----- PROVIDED DATA -----

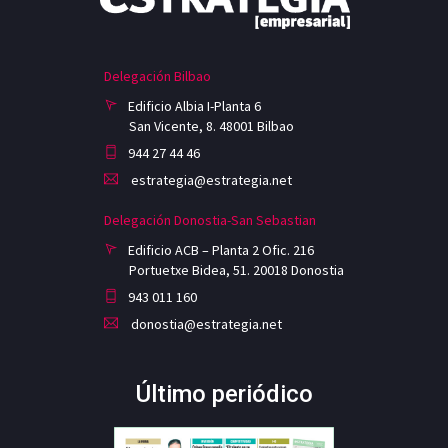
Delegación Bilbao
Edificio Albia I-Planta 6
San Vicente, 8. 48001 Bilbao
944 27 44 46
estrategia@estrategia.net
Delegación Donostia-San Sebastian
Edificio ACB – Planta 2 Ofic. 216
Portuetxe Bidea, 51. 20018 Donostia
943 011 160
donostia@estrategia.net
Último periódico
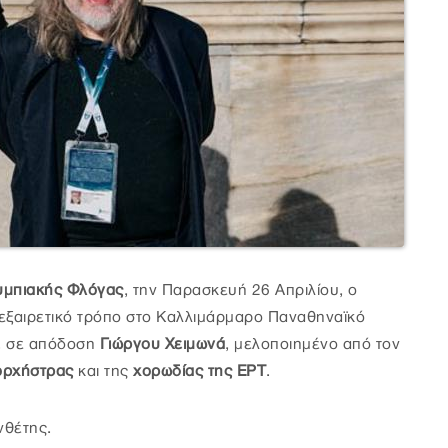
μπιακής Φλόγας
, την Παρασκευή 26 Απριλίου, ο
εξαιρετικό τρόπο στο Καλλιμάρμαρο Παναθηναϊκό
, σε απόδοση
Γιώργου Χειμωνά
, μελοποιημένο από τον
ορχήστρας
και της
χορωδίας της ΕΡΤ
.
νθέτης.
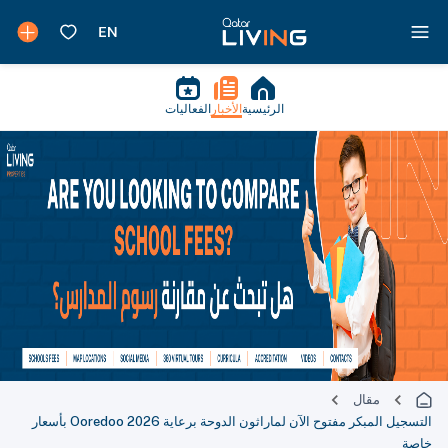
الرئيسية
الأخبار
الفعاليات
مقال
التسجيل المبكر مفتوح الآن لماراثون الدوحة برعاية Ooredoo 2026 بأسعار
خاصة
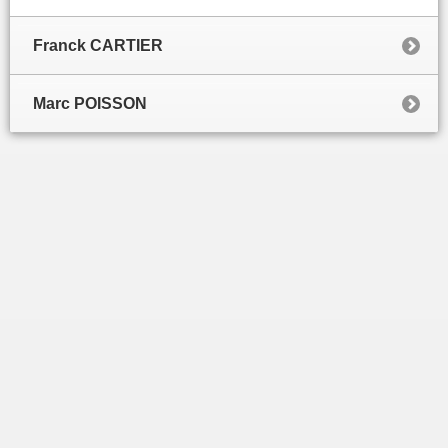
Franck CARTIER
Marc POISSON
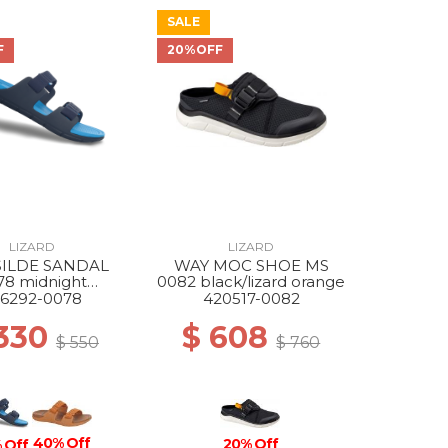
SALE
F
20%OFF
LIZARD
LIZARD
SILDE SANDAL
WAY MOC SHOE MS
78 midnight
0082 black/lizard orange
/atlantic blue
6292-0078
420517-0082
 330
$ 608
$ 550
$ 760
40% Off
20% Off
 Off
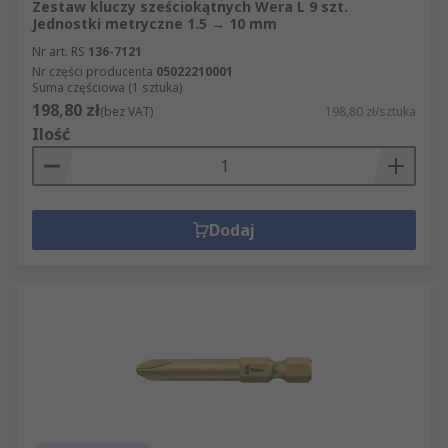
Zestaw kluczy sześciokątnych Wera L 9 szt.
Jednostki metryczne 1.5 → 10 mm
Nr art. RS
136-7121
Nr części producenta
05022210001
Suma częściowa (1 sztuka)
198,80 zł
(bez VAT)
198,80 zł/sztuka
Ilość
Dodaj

-----
----- PROVIDED DATA -----

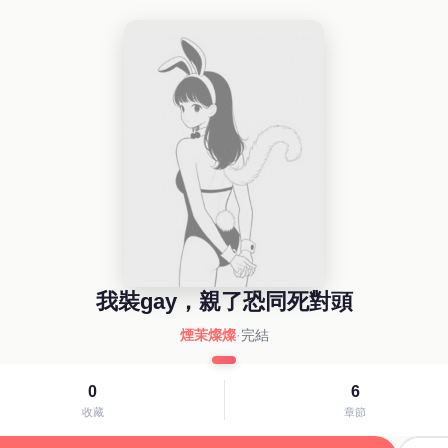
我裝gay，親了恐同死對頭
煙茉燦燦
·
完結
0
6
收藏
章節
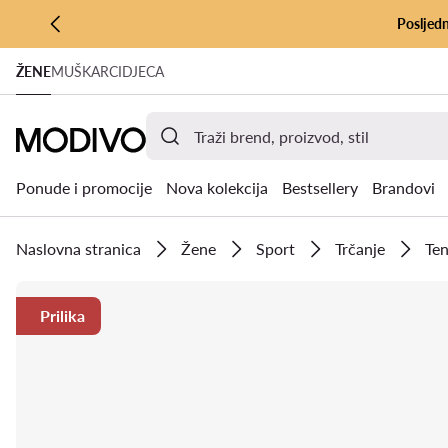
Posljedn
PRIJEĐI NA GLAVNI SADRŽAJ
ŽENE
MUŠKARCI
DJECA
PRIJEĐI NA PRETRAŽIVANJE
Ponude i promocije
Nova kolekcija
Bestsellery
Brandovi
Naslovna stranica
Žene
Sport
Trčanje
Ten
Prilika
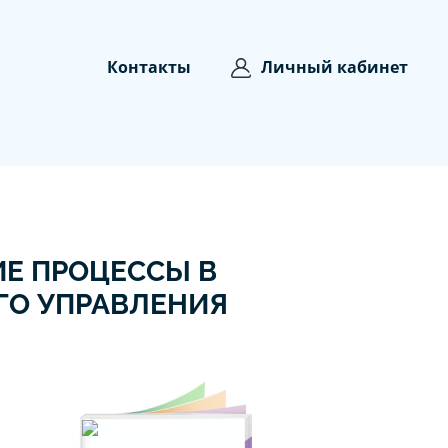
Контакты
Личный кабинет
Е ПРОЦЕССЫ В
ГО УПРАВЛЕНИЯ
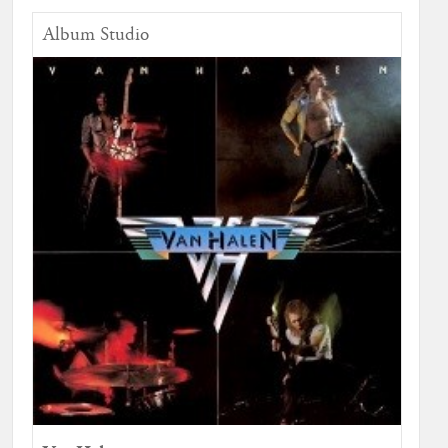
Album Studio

-----
----- PROVIDED DATA -----

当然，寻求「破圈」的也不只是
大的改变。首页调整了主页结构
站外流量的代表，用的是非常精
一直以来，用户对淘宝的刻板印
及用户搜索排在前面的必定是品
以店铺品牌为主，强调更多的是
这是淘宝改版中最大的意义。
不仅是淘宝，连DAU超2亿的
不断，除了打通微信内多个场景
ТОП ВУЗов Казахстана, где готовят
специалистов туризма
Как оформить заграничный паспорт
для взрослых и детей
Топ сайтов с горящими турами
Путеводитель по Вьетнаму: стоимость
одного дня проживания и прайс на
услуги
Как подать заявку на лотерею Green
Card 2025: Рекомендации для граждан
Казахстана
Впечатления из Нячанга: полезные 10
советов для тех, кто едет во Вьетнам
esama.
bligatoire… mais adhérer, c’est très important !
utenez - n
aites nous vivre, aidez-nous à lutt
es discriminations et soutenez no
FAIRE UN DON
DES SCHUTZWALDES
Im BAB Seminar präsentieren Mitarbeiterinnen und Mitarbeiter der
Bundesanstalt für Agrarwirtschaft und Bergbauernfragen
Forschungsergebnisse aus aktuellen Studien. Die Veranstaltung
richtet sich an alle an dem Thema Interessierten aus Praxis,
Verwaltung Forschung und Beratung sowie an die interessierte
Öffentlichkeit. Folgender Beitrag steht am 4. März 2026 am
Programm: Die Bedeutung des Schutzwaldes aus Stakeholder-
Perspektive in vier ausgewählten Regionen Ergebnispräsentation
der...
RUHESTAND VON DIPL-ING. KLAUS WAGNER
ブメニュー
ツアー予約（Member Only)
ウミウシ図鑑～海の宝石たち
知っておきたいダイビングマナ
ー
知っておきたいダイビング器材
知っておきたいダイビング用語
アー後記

-----

= ACTION ITEM =
Pull out each line of the records above that contains the string "sztuka". Letter case counts.

= EXERCISE SOLUTION =
Suma częściowa (1 sztuka)
198,80 zł/sztuka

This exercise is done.